## Citi Bike NYC Data Engineering Project
--------------------------------------------------

### Project Overview

This project focuses on building a clean, reproducible data pipeline for Citi Bike rental data. The objective is to take raw trip-level and weather datasets, apply systematic data cleaning and normalization steps, and load the resulting tables into a relational SQLite database with analytical views.

- The notebook is designed with a data-engineering mindset rather than exploratory analysis.
- All transformations are intentional and aligned with a predefined SQL schema.

### Key goals of this project:

- Clean and standardize raw trip and weather data
- Normalize entities into dimension and fact tables
- Enforce schema consistency between pandas and SQLite
- Load validated data into a relational database for downstream analysis

##### Imports and Configurations

In [None]:
import pandas as pd
import sqlite3
from glob import glob
from pathlib import Path

pd.set_option("display.max_columns", None)

DB_PATH = Path("./db/citibike.db")
RIDE_Files = glob("./data/JC-2016*.csv")
WEATHER_FILE_PATH = Path("./data/newark_airport_2016.csv")

##### Load Raw Data

In [None]:
ride = pd.concat((pd.read_csv(file) for file in RIDE_Files), ignore_index=True)
weather = pd.read_csv(WEATHER_FILE_PATH)

##### Initial Inspection

In [None]:
ride.info()

In [None]:
ride.head()

In [None]:
ride.isna().sum()

In [None]:
weather.info()

In [None]:
weather.head()

In [None]:
weather.isna().sum()

##### Data Cleaning

##### Rename Columns (For Standardization Purposes)

In [None]:
ride.columns = (
    ride.columns
    .str.strip()
    .str.replace(" ", "_")
    .str.lower()
)

old_columns = weather.columns
new_columns = ["weather_station_id", "date", "avg_daily_wind_speed", "peak_gust_time", \
            "precipitation", "snowfall", "snow_depth", "avg_temp", "max_temp",\
            "min_temp", "daily_total_sushine", "fastest_2min_wind_dir", \
            "fastest_5min_wind_dir", "fastest_2min_wind_speed", \
            "fastest_5min_wind_speed"]

weather.rename(columns=dict(zip(old_columns, new_columns)))
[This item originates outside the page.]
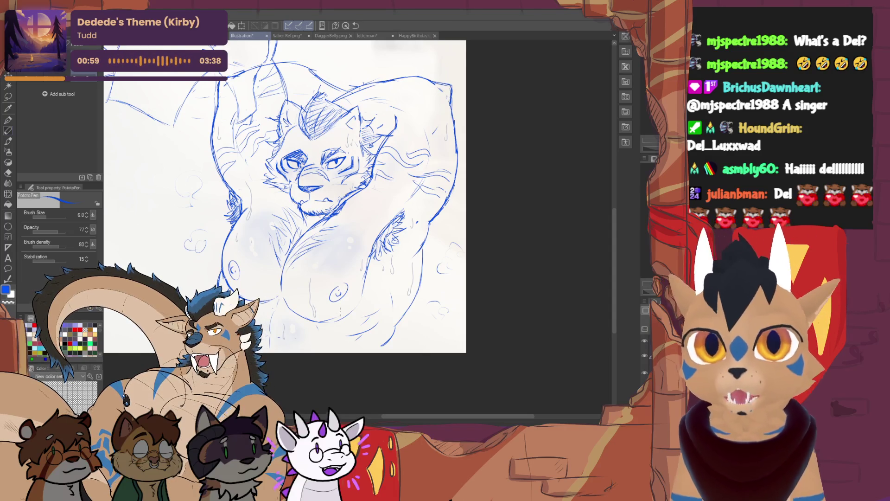
scroll(340, 311, down, 3)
##### Data Type Conversion

In [None]:
ride["start_time"] = pd.to_datetime(ride["start_time"], errors="coerce")
ride["stop_time"] = pd.to_datetime(ride["stop_time"], errors="coerce")
ride["trip_duration"] = pd.to_numeric(ride["trip_duration"], errors="coerce")
ride["birth_year"] = pd.to_numeric(ride["birth_year"], errors="coerce")\
    .astype("Int64")

weather["date"] = pd.to_datetime(weather["date"])

##### Drop Null

In [None]:
# Drop rows missing essential trip identifiers
ride = ride.dropna(subset=[
    "start_time",
    "start_station_id",
    "bike_id"
])

In [None]:
# Drop null columns in the weather dataframe
weather = weather.drop(columns=["peak_gust_time", "daily_total_sushine"], axis=1)

##### Standardize Categorical Text

In [None]:
# Lowercase and remove extra space if any
ride["user_type"] = ride["user_type"].str.lower().str.strip()
ride["gender"] = ride["gender"].astype(str).str.lower().str.strip()
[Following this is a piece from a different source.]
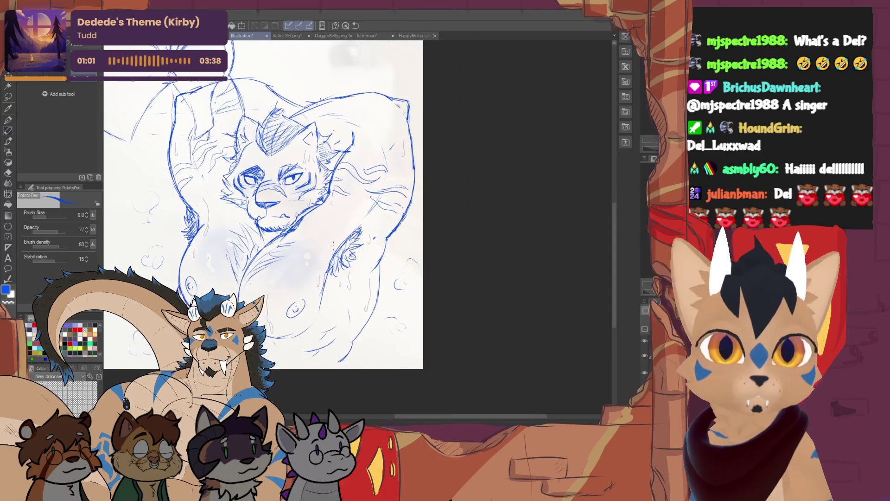
key(e)
key(p)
##### Extract Stations' Data

In [None]:
start_stations = ride[[
    "start_station_id",
    "start_station_name",
    "start_station_longitude",
    "start_station_latitude"
    ]].rename(columns={
        "start_station_id": "station_id",
        "start_station_name": "station_name",
        "start_station_longitude": "station_longitude",
        "start_station_latitude": "station_latitude"
})

end_stations = ride[[
    "end_station_id",
    "end_station_name",
    "end_station_longitude",
    "end_station_latitude"
    ]].rename(columns={
        "end_station_id": "station_id",
        "end_station_name": "station_name",
        "end_station_longitude": "station_longitude",
        "end_station_latitude": "station_latitude"
})

stations = (
    pd.concat([start_stations, end_stations])
    .dropna(subset=["station_id"])
    .drop_duplicates(subset=["station_id"])
    .reset_index(drop=True)
)

##### Extract Trips' Data

In [None]:
trips = ride[[
    "trip_duration",
    "start_time",
    "stop_time",
    "start_station_id",
    "end_station_id",
    "bike_id",
    "user_type",
    "birth_year",
    "gender"
]].copy()

trips.insert(0, "trip_id", range(1, len(trips) + 1))
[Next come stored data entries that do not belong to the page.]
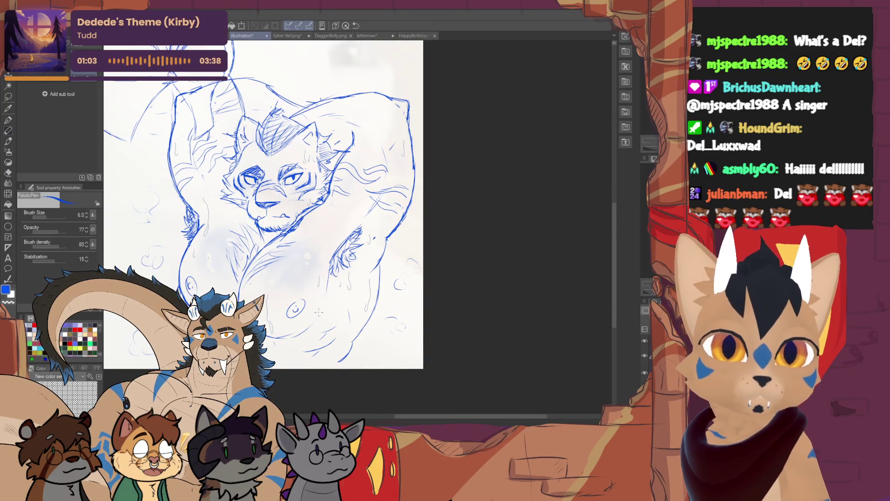
mouse_move(341, 220)
mouse_down()
mouse_move(349, 222)
mouse_move(330, 224)
mouse_up()
key(e)
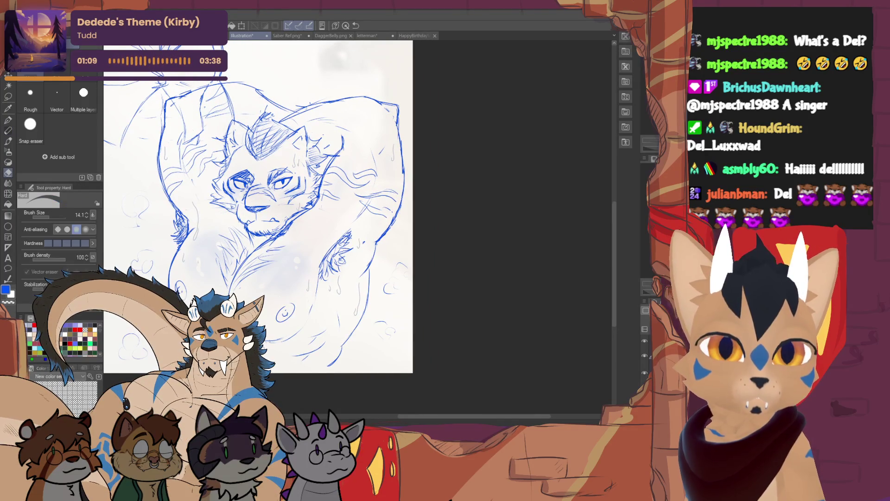
key(p)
##### Extract Weather Stations' Data

In [None]:
weather_station = weather[[
    "weather_station_id",
    "weather_station_name"
]].drop_duplicates()

##### Extract Weather's Data

In [None]:
weather_data = weather.drop(columns=["weather_station_name"])

##### Schema Validation

In [None]:
def validate_schema(df, expected_cols, table_name):

    if set(df.columns) != set(expected_cols):
        raise ValueError(f"Schema mismatch for table '{table_name}'")


validate_schema(stations, ["station_id", "station_name", "station_longitude", \
                           "station_latitude"], "stations")


validate_schema(trips, ["trip_id", "trip_duration", "start_time", "stop_time", \
                        "start_station_id", "end_station_id", "bike_id", \
                        "user_type", "birth_year", "gender"], "trips")

##### Load Data Into SQLITE

The database and the tables can be created by running the *setupdb.py* file once or importing the *init_db()* function from it and call it once.

In [None]:
# from setupdb import init_db
# init_db()

In [None]:
conn = sqlite3.connect(DB_PATH)


stations.to_sql("stations", conn, if_exists="append", index=False)
trips.to_sql("trips", conn, if_exists="append", index=False)
weather_station.to_sql("weather_station", conn, if_exists="append", index=False)
weather_data.to_sql("weather_data", conn, if_exists="append", index=False)


conn.close()